Acknowledging that consumer confidence is up, Larry Johnston, chairman and CEO, Albertsons, Boise, Idaho, noted the consumer still remains wary. "The overall economy, of course, is the principal factor affecting consumers, but the situation has been exacerbated by the conflicts in Afghanistan and Iraq, which have proven to be major challenges for our country.
"I would advise the winner of the presidential election to carefully consider the current atmosphere of uncertainty in our country when weighing decisions."
Jay Campbell, president and CEO, Associated Grocers, Baton Rouge, La., said he supports Bush and wants to see him re-elected. "The programs he put in place are just starting to take effect, and I think they are going to pay dividends very similar to the ones that Reagan put in during his first term. They were the ones that kick-started the great growth economy throughout the '80s and through the Clinton administration."
Al Plamann, president and CEO, Unified Western Grocers, Los Angeles, said taxes will be an issue in the presidential election, "revolving around budget deficits at the federal and state levels."
John Catsimatidis, chairman, president and CEO, Gristedes, New York, asked whether it will be guns or butter. "A great majority of our $500 billion deficit is going toward guns and defense-related industries. If war continues and the butter section of the economy is moderate, then the economy will continue to suffer."
Eileen Scott, CEO, Pathmark Stores, Carteret, N.J., said the big challenge for the next president is to "get the economy back to pre-9/11 levels."
In order to achieve that, "meaningful job growth" is needed, said Ron Marshall, CEO, Nash Finch, Minneapolis.
Besides the economy, the CEOs pointed to other food-industry issues that could affect their business -- permanent repeal of the death tax, raising medical costs, and the renewed call to implement the country-of-origin labeling rule .
"One issue important no matter who is president will be health care costs, particularly as it relates to both the elderly and the poor," said Scott. "Obviously, I'm speaking about Medicare and Medicaid and the impact the changes will have on our business, especially Medicare and the prescription drug component."
Jeff Noddle, chairman, president and CEO, Supervalu, Minneapolis, said the cost added to imports if COOL is enacted concerned him. "While we don't know the outcome of country-of-origin labeling, it adds enormous costs to imports and needs to be revised or changed," he said.
"Hopefully, there will be some calmer heads thinking about that issue [COOL] before the election, but we will have to wait and see," stated Ric Jurgens, president, CEO and chief operating officer, Hy-Vee, West Des Moines, Iowa.
Jack Brown, chairman, president and CEO, Stater Bros. Holdings, Colton, Calif., said the presidential election "will put the final nail in the coffin to the death tax, which is a major concern for all supermarkets, regardless of size.
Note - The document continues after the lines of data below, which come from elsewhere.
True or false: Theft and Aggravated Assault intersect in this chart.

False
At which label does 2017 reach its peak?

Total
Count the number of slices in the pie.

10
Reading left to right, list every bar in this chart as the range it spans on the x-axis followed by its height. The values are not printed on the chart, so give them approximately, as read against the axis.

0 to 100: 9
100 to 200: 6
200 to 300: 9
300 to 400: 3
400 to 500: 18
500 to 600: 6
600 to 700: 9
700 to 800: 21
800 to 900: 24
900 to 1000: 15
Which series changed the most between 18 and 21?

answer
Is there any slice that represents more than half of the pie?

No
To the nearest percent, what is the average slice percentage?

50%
It's about family-owned businesses being taxed out of existence when the proprietor dies, and it's about enabling a business to continue, which affects many regional chains."
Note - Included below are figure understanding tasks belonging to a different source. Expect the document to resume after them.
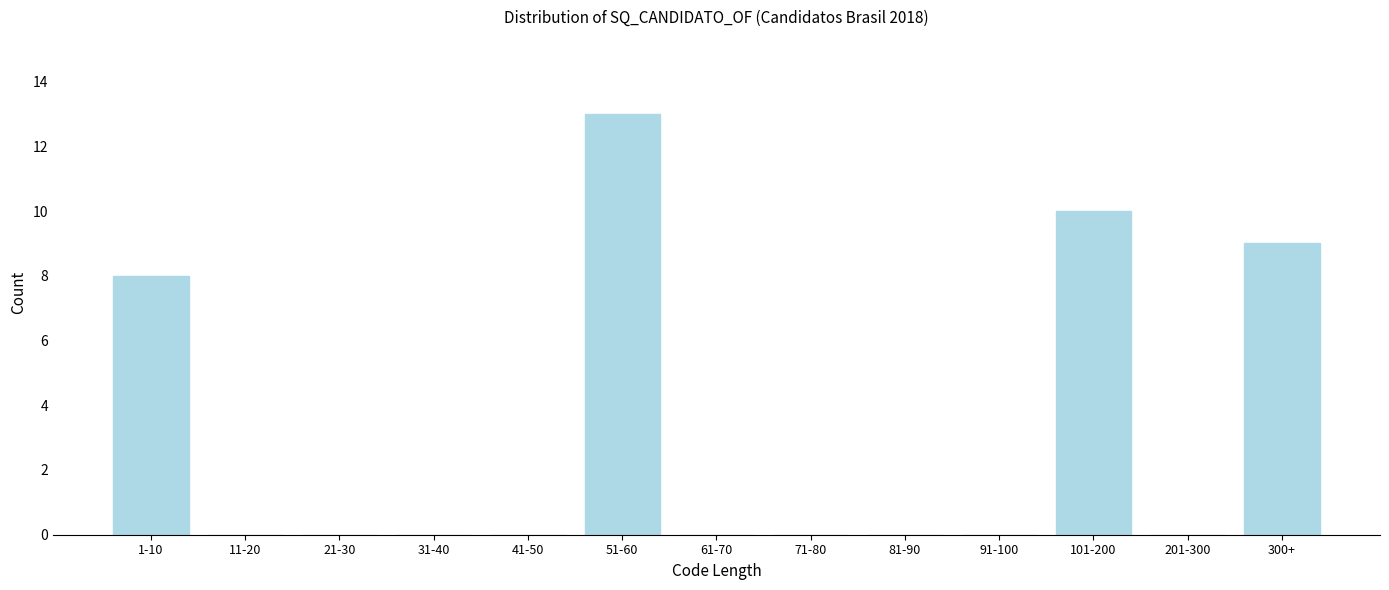

Reading right to left, extract all data points from this chart.

300+=9	201-300=0	101-200=10	91-100=0	81-90=0	71-80=0	61-70=0	51-60=13	41-50=0	31-40=0	21-30=0	11-20=0	1-10=8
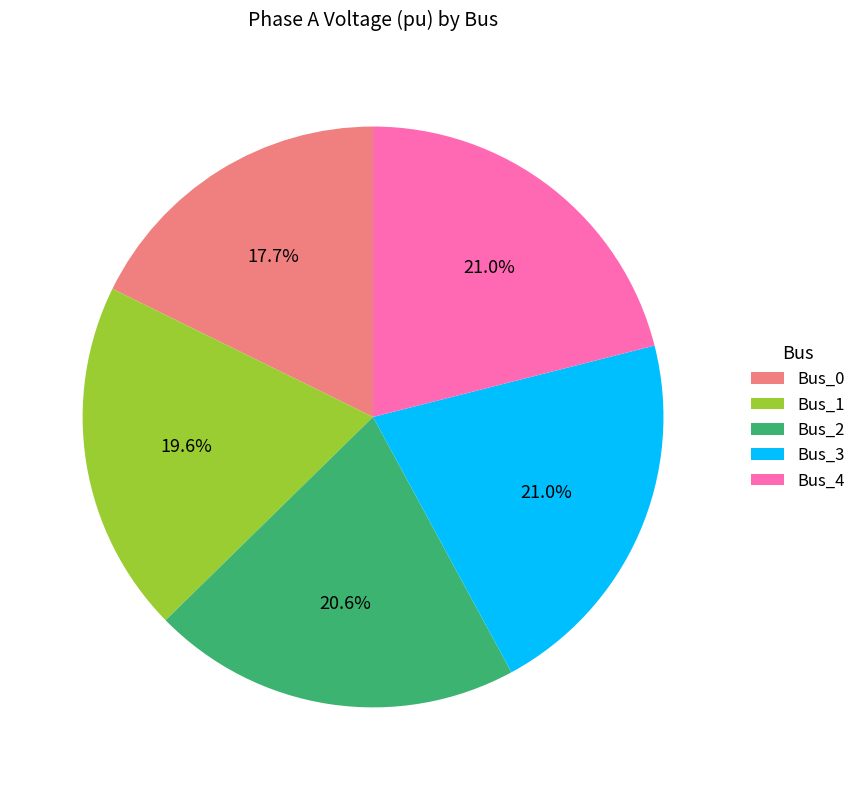

Count the number of slices in the pie.

5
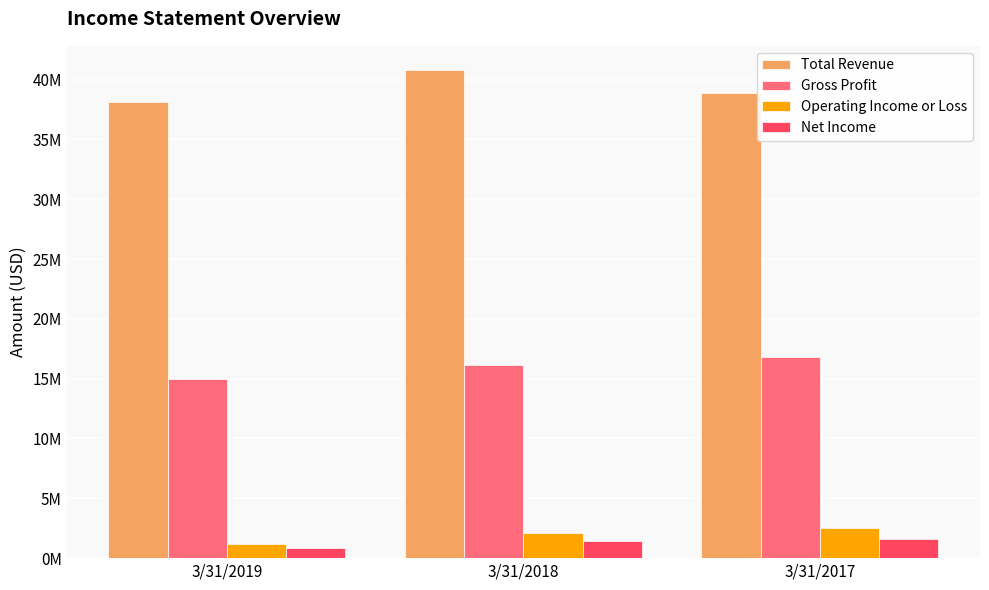

What is the difference between the maximum and minimum values in the Operating Income or Loss series?

1325000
Rich Parkinson, president and CEO, Associated Food Stores, Salt Lake City, said he believes if there's a change in presidential administration, "then things like ergonomics and estate taxes will be issues again.
"During the Clinton administration, we saw more attention paid to social issues, including proposals on ergonomics that involved obscene costs. And we didn't see any movement on estate taxes until Congress was aligned with the current administration," he observed.
Ross Roeder, chairman, CEO, Smart & Final, Los Angeles, said, "This industry has always been fairly conservative in its basic business, and that favors Bush, but it depends which candidate takes a more pro-business approach to job creation and dealing with the deficit."